The full set of entries below should be transcribed exactly.
[Opening Records for this exercise section]
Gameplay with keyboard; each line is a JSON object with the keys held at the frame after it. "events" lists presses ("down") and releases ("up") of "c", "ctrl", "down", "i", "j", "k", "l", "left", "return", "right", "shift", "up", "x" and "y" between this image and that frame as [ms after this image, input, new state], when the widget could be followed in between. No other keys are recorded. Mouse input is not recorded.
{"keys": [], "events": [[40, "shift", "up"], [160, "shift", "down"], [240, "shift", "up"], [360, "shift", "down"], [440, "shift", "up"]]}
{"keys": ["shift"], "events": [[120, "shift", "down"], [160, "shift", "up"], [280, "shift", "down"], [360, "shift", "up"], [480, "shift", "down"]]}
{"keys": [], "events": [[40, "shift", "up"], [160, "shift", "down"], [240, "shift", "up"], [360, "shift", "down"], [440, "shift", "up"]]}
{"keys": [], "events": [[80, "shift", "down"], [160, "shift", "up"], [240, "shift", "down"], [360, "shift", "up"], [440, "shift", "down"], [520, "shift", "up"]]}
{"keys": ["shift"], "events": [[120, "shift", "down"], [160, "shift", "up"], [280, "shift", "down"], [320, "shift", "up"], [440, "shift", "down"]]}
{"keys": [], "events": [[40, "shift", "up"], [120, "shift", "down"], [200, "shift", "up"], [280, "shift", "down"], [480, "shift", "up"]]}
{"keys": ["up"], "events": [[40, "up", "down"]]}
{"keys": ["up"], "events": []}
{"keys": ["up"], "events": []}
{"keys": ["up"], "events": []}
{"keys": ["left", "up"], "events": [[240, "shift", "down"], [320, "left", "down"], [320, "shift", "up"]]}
[Closing Records for this exercise section]
Result of the exercise:
Gameplay with keyboard; each line is a JSON object with the keys held at the frame after it. "events" lists presses ("down") and releases ("up") of "c", "ctrl", "down", "i", "j", "k", "l", "left", "return", "right", "shift", "up", "x" and "y" between this image and that frame as [ms after this image, input, new state], when the widget could be followed in between. No other keys are recorded. Mouse input is not recorded.
{"keys": [], "events": [[40, "shift", "up"], [160, "shift", "down"], [240, "shift", "up"], [360, "shift", "down"], [440, "shift", "up"]]}
{"keys": ["shift"], "events": [[120, "shift", "down"], [160, "shift", "up"], [280, "shift", "down"], [360, "shift", "up"], [480, "shift", "down"]]}
{"keys": [], "events": [[40, "shift", "up"], [160, "shift", "down"], [240, "shift", "up"], [360, "shift", "down"], [440, "shift", "up"]]}
{"keys": [], "events": [[80, "shift", "down"], [160, "shift", "up"], [240, "shift", "down"], [360, "shift", "up"], [440, "shift", "down"], [520, "shift", "up"]]}
{"keys": ["shift"], "events": [[120, "shift", "down"], [160, "shift", "up"], [280, "shift", "down"], [320, "shift", "up"], [440, "shift", "down"]]}
{"keys": [], "events": [[40, "shift", "up"], [120, "shift", "down"], [200, "shift", "up"], [280, "shift", "down"], [480, "shift", "up"]]}
{"keys": ["up"], "events": [[40, "up", "down"]]}
{"keys": ["up"], "events": []}
{"keys": ["up"], "events": []}
{"keys": ["up"], "events": []}
{"keys": ["left", "up"], "events": [[240, "shift", "down"], [320, "left", "down"], [320, "shift", "up"]]}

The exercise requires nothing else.